The authors conjectured that the efficacy of vaping as a smoking cessation method for these asthma patients had to do with compensations both at the physical and the behavioral level. The substitution of vaping devices seemed to satisfy cravings based on the users' "smoking ritual". The authors also believe that a reduction in corticosteroid insensitivity was involved. Corticosteroid inhalers are a common asthma remedy, and asthmatics who smoke are noted for their resistance to the beneficial effects of these inhalers. The study also found significant reductions in bronchial hyper-responsiveness (irritability of the bronchial passages) among those whose switch to vaping was of considerable duration.

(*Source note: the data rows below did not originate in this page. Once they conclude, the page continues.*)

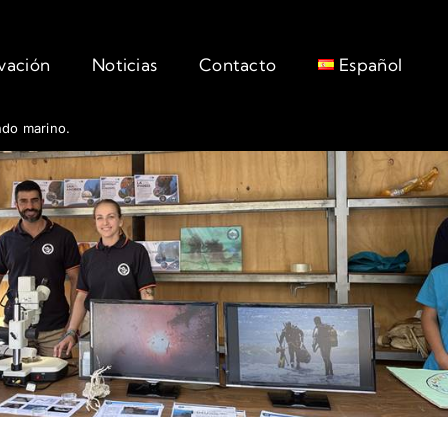
rvación
Noticias
Contacto
Español
ndo marino.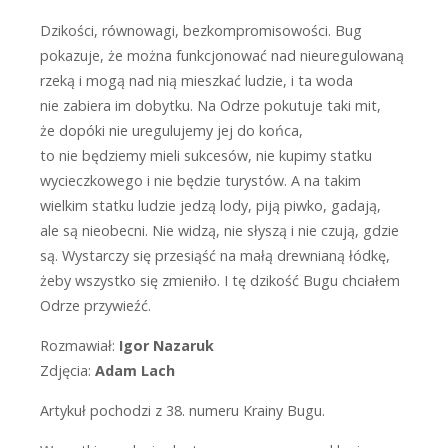
D
zikości, równowagi, bezkompromisowości. Bug
pokazuje, że można funkcjonować nad nieuregulowaną
rzeką i mogą nad nią mieszkać ludzie, i ta woda
nie zabiera im dobytku. Na Odrze pokutuje taki mit,
że dopóki nie uregulujemy jej do końca,
to nie będziemy mieli sukcesów, nie kupimy statku
wycieczkowego i nie będzie turystów. A na takim
wielkim statku ludzie jedzą lody, piją piwko, gadają,
ale są nieobecni. Nie widzą, nie słyszą i nie czują, gdzie
są. Wystarczy się przesiąść na małą drewnianą łódkę,
żeby wszystko się zmieniło. I tę dzikość Bugu chciałem
Odrze przywieźć.
Rozmawiał:
Igor Nazaruk
Zdjęcia:
Adam Lach
Artykuł pochodzi z 38. numeru Krainy Bugu.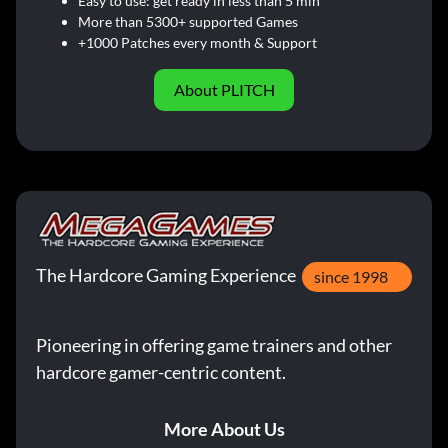
Easy to use: get ready in less than 5 min
More than 5300+ supported Games
+1000 Patches every month & Support
About PLITCH
The Hardcore Gaming Experience
since 1998
Pioneering in offering game trainers and other
hardcore gamer-centric content.
More About Us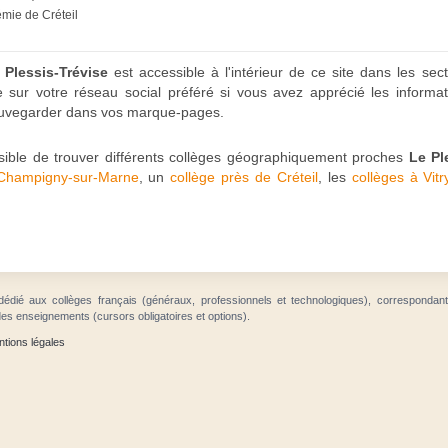
émie de Créteil
 Plessis-Trévise
est accessible à l'intérieur de ce site dans les sec
he sur votre réseau social préféré si vous avez apprécié les informa
sauvegarder dans vos marque-pages.
ssible de trouver différents collèges géographiquement proches
Le Pl
 Champigny-sur-Marne
, un
collège près de Créteil
, les
collèges à Vitr
dédié aux collèges français (généraux, professionnels et technologiques), correspondan
des enseignements (cursors obligatoires et options).
tions légales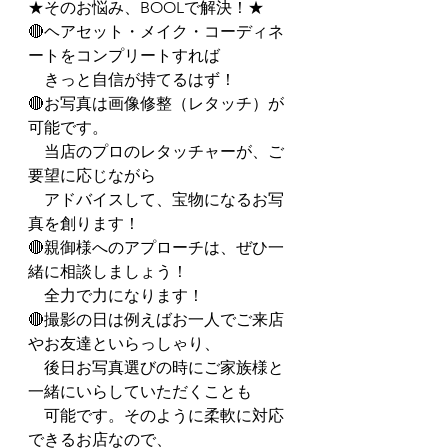
★そのお悩み、BOOLで解決！★
🔴ヘアセット・メイク・コーディネ
ートをコンプリートすれば
　きっと自信が持てるはず！
🔴お写真は画像修整（レタッチ）が
可能です。
　当店のプロのレタッチャーが、ご
要望に応じながら
　アドバイスして、宝物になるお写
真を創ります！
🔴親御様へのアプローチは、ぜひ一
緒に相談しましょう！
　全力で力になります！
🔴撮影の日は例えばお一人でご来店
やお友達といらっしゃり、
　後日お写真選びの時にご家族様と
一緒にいらしていただくことも
　可能です。そのように柔軟に対応
できるお店なので、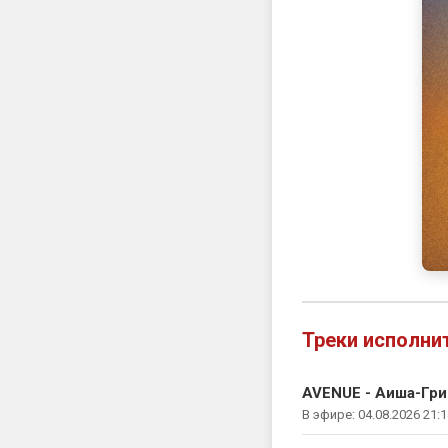
Треки исполни
AVENUE - Аиша-Гр
В эфире: 04.08.2026 21:1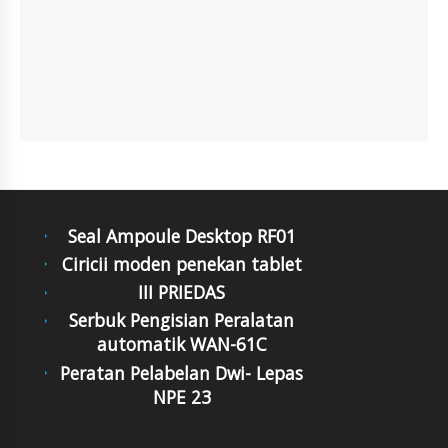
Seal Ampoule Desktop RF01
Ciricii moden penekan tablet
III PRIEDAS
Serbuk Pengisian Peralatan
automatik WAN-61C
Peratan Pelabelan Dwi- Lepas
NPE 23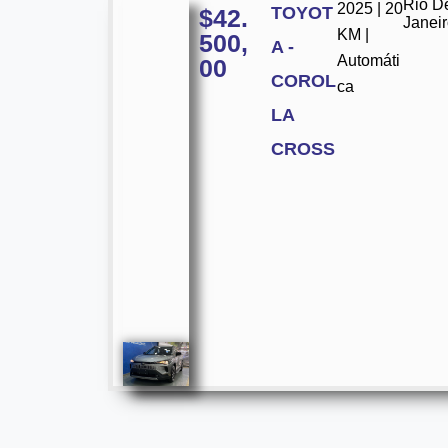
Rio D
2025 | 20
TOYOT
$
42.
Janei
KM |
500,
A -
Automáti
00
COROL
ca
LA
CROSS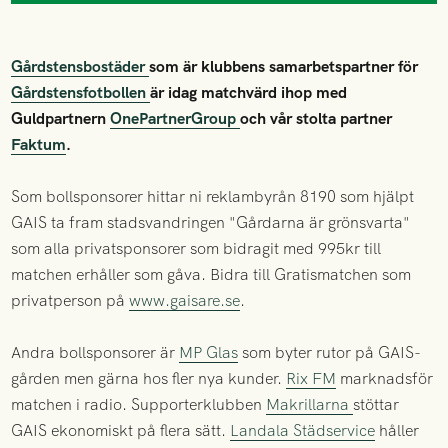
Gårdstensbostäder
som är klubbens samarbetspartner för
Gårdstensfotbollen
är idag matchvärd ihop med
Guldpartnern
OnePartnerGroup
och vår stolta partner
Faktum
.
Som bollsponsorer hittar ni reklambyrån 8190 som hjälpt
GAIS ta fram stadsvandringen "Gårdarna är grönsvarta"
som alla privatsponsorer som bidragit med 995kr till
matchen erhåller som gåva. Bidra till Gratismatchen som
privatperson på
www.gaisare.se
.
Andra bollsponsorer är
MP Glas
som byter rutor på GAIS-
gården men gärna hos fler nya kunder.
Rix FM
marknadsför
matchen i radio. Supporterklubben
Makrillarna
stöttar
GAIS ekonomiskt på flera sätt.
Landala Städservice
håller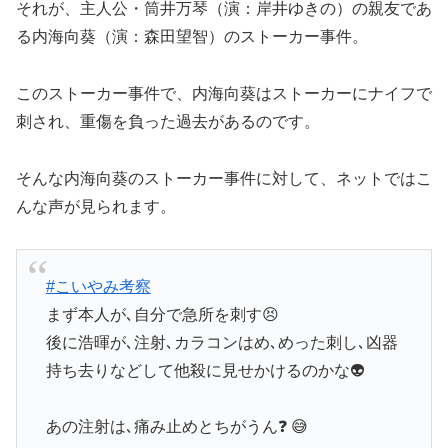
それが、主人公・筒井万琴（演：岸井ゆきの）の親友であ
る内海向葵（演：森田望智）のストーカー事件。
このストーカー事件で、内海向葵はストーカーにナイフで
刺され、重傷を負った過去があるのです。
そんな内海向葵のストーカー事件に対して、ネットではこ
んな声が見られます。
#こいやみ考察
まず本人が､自分で急所を刺す😣
後に浩暉が､注射､カラコンはめ､めった刺し､凶器
持ち去りなどして他殺に見せかけるのかな👽
あの注射は､痛み止めとちがうん❓ 😅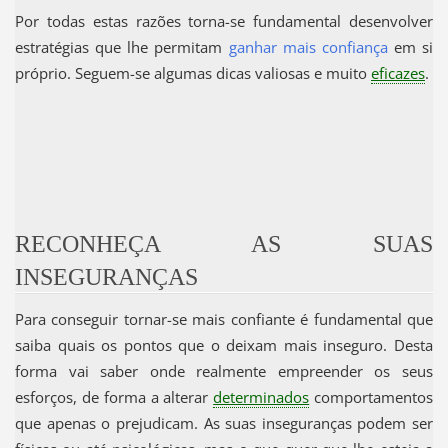
Por todas estas razões torna-se fundamental desenvolver
estratégias que lhe permitam
ganhar mais confiança
em si
próprio. Seguem-se algumas dicas valiosas e muito
eficazes
.
RECONHEÇA AS SUAS
INSEGURANÇAS
Para conseguir tornar-se mais confiante é fundamental que
saiba quais os pontos que o deixam mais inseguro. Desta
forma vai saber onde realmente empreender os seus
esforços, de forma a alterar
determinados
comportamentos
que apenas o prejudicam. As suas inseguranças podem ser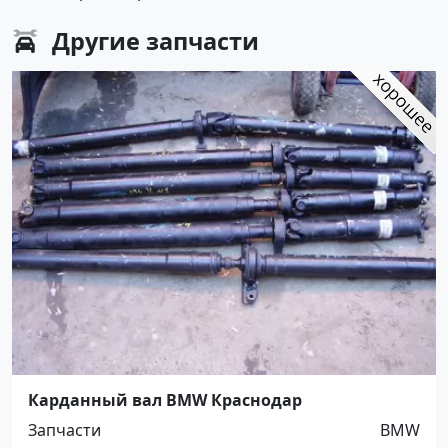
Другие
запчасти
Карданный вал BMW Краснодар
Запчасти
BMW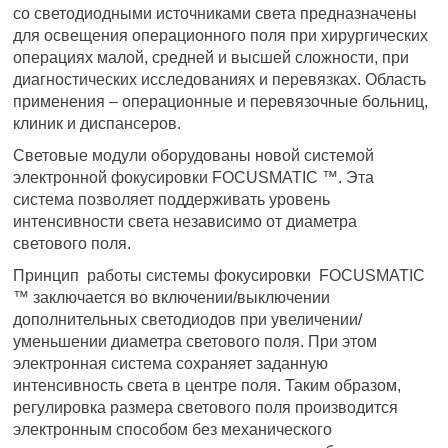
со светодиодными источниками света предназначены
для освещения операционного поля при хирургических
операциях малой, средней и высшей сложности, при
диагностических исследованиях и перевязках. Область
применения – операционные и перевязочные больниц,
клиник и диспансеров.
Световые модули оборудованы новой системой
электронной фокусировки FOCUSMATIC ™. Эта
система позволяет поддерживать уровень
интенсивности света независимо от диаметра
светового поля.
Принцип работы системы фокусировки FOCUSMATIC
™ заключается во включении/выключении
дополнительных светодиодов при увеличении/
уменьшении диаметра светового поля. При этом
электронная система сохраняет заданную
интенсивность света в центре поля. Таким образом,
регулировка размера светового поля производится
электронным способом без механического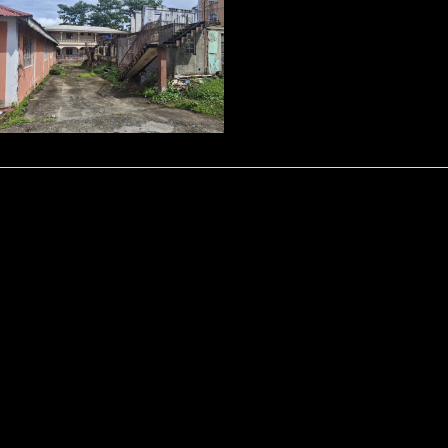
Kontakt
Datenschutz
Impressum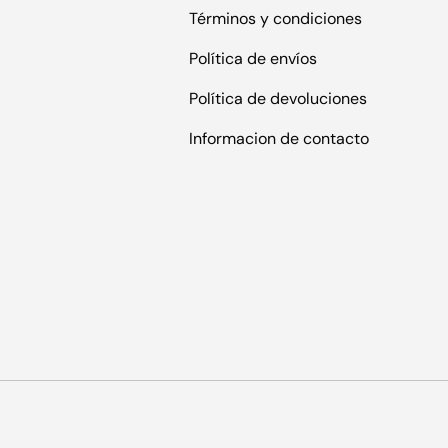
Términos y condiciones
Política de envíos
Política de devoluciones
Informacion de contacto
s
Formas de pago aceptadas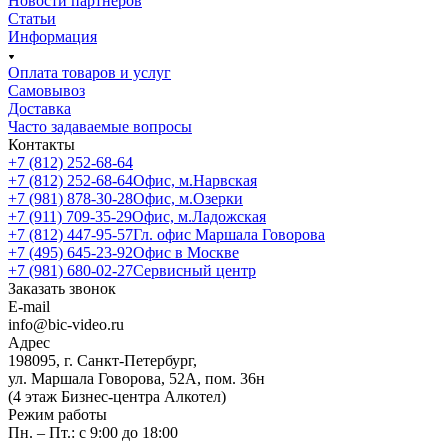
Новости партнеров
Статьи
Информация
Оплата товаров и услуг
Самовывоз
Доставка
Часто задаваемые вопросы
Контакты
+7 (812) 252-68-64
+7 (812) 252-68-64
Офис, м.Нарвская
+7 (981) 878-30-28
Офис, м.Озерки
+7 (911) 709-35-29
Офис, м.Ладожская
+7 (812) 447-95-57
Гл. офис Маршала Говорова
+7 (495) 645-23-92
Офис в Москве
+7 (981) 680-02-27
Сервисный центр
Заказать звонок
E-mail
info@bic-video.ru
Адрес
198095, г. Санкт-Петербург,
ул. Маршала Говорова, 52А, пом. 36н
(4 этаж Бизнес-центра Алкотел)
Режим работы
Пн. – Пт.: с 9:00 до 18:00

There were no adverse reactions to vaping among the patients studied.
The authors concluded that "by substantially reducing number of cigarettes smoked per day and exposure to their hazardous toxicants, e-cigs may not only improve asthma symptoms and pulmonary function but may also confer an overall health advantage in smokers with asthma." The seven scientists commented that e-cig use led not only to "harm-reduction" but to "harm-reversal". Large randomized studies are needed, the authors say in closing, in order to confirm the preliminary findings of their study.
This study by Polosa et al provides a step toward ameliorating the much-lamented "lack of research" so often decried by anti-vaping enthusiasts. People vaping with asthma and vapers all around owe them a big round of applause for helping to answer the question, “are e cigarettes bad for asthma if you already smoke?” with a solid “no”.